Esses efeitos de estranhamento por aproximação ou distanciamento são importantes para lidar com os fatos da vida. Quando um evento avassalador nos pega de surpresa não podemos usar o microscópio. Pois se entrarmos dentro do que nos arrasta ficamos presos na correnteza. Nesses casos, devemos fazer uso da visão do cume da montanha que nos ajuda a distinguir o grande do pequeno. E faz com que até mesmo os fatos irremediáveis, como a morte súbita ou a doença incurável, percam seu poder esmagador.

No mundo público, é comum olhar o adversário pelo microscópio para vê-lo perdido nos seus próprios defeitos, enquanto vemos a nós mesmos pela lupa do Lula: como os mais inovadores, os mais honestos e os mais perfeitos. Como magníficos descobridores da pólvora: aqueles que fizeram tudo "neste país". A lupa do narcisismo torna o outro invisível. Na política, é rotineiro o olhar do cume da montanha de quem faz a campanha eleitoral e, dali, vê tudo o que precisa ser feito; e o olhar próximo dos administradores que, reacionários, apresentam a perspectiva oposta quando se desculpam pelo que foram incapazes de realizar justamente pela visão da grama e não do gramado.

Os defeitos são dimensões da proximidade, já as qualidades surgem com a distancia contida na saudade, na generosidade e na compaixão.

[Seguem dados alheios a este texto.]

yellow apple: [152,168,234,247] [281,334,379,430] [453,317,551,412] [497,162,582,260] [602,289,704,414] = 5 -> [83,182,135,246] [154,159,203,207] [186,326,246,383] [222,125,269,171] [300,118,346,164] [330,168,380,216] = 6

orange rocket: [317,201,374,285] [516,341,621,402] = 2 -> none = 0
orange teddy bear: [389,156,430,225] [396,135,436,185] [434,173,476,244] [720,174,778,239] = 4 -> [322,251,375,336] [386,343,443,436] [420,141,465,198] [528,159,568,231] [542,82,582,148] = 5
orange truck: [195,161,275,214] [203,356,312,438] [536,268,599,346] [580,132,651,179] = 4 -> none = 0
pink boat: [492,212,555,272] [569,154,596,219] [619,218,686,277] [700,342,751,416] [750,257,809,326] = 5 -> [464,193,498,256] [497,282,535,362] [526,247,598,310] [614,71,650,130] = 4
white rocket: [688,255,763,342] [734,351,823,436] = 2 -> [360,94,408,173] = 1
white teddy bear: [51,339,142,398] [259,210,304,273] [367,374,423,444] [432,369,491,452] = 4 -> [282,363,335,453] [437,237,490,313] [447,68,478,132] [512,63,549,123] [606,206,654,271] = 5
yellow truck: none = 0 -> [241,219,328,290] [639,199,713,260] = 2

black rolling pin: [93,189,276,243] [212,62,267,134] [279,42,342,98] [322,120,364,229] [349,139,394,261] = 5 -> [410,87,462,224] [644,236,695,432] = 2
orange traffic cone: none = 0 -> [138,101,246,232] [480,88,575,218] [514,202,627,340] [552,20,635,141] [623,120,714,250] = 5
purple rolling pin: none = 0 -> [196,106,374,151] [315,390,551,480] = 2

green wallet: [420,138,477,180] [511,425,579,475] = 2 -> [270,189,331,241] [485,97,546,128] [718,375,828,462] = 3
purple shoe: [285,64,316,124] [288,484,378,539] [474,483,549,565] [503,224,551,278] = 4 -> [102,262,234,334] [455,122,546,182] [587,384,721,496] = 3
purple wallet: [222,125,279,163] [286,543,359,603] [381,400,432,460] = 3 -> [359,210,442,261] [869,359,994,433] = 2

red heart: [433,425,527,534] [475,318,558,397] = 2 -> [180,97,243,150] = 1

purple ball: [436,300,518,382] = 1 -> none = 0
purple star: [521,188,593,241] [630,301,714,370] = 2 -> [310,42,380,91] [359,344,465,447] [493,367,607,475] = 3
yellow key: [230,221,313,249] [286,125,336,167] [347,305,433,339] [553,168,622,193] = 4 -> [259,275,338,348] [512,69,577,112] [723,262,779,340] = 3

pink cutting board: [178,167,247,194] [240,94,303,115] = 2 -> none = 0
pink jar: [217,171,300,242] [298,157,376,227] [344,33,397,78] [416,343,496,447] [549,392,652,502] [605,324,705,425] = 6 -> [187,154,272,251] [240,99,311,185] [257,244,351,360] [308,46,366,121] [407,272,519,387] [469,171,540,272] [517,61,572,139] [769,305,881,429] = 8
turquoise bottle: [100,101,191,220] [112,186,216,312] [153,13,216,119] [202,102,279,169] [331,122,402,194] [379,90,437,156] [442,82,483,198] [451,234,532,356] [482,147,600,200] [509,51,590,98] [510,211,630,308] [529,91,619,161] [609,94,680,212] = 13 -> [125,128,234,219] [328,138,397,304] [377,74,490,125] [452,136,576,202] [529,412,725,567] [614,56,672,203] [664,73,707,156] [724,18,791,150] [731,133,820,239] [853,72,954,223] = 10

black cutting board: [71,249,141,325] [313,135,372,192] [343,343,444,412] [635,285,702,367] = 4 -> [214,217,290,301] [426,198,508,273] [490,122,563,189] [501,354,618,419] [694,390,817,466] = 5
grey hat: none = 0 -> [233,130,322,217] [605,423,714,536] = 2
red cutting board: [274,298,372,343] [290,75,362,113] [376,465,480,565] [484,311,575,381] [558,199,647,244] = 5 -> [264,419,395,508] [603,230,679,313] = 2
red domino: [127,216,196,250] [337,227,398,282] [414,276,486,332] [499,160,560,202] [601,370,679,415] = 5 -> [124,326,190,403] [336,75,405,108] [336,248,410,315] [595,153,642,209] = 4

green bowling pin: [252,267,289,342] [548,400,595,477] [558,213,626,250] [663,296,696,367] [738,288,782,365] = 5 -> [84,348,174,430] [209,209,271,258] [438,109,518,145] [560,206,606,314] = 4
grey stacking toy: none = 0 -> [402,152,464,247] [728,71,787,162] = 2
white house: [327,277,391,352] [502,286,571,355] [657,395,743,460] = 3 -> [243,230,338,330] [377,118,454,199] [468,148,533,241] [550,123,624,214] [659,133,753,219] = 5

O amor é ponte porque, num sentido preciso, ele liga virtudes longínquas, como a esperança, com as próximas, como a caridade. Foi por isso que São Paulo apóstolo falou que de nada vale o sino do melhor metal, se no seu som não há amor. Do mesmo modo, de nada valem leis formalmente perfeitas e que resolvem tudo, se não há juízes, delegados, policiais, advogados e cidadãos para segui-las e honrá-las.

Esses pensamentos são o resultado de uma indizível perda pessoal que tenho elaborado, entre outras coisas, pela leitura. Na sua humildade de túmulos quando fechados, mas com sua voz profética e amorosa quando abertos, os livros - como a vida e as pessoas - nos levam para outros livros.

Thomas Mann me reconduziu a Freud, fez-me reler Nietzsche e me despertou para Schopenhauer, cuja filosofia centrada na vida como sofrimento, bem como na experiência estética como finitude graciosa dentro da dura indiferença do mundo, tem me ajudado a transformar a aridez da perda no campo verdejante da saudade.

Foi, pois, o próprio Arthur Schopenhauer, e não a lista de best-sellers, que, por seu turno, levou-me a Irvin Yalom, e ao seu maravilhoso "A cura de Schopenhauer". Ali eu me inspirei para escrever sobre esse princípio da proximidade e da distância como ponto fundamental para entender o meu cotidiano e - quem sabe? - cumprir o verdadeiro papel do cronista. Pois o que faz a crônica se não tentar tirar o leitor da caótica indiferença de um cotidiano fragmentado por todo tipo de injustiça, imoralidade e incúria governamental, fazendo-o olhar para si mesmo com mais caridade, paciência e esperança?

Quem sabe não podemos usar Schopenhauer para, se não "curar" o Brasil, pois isso seria muita inocência, para, pelo menos, aliviar a confusão de um único leitor. O que seria uma benção.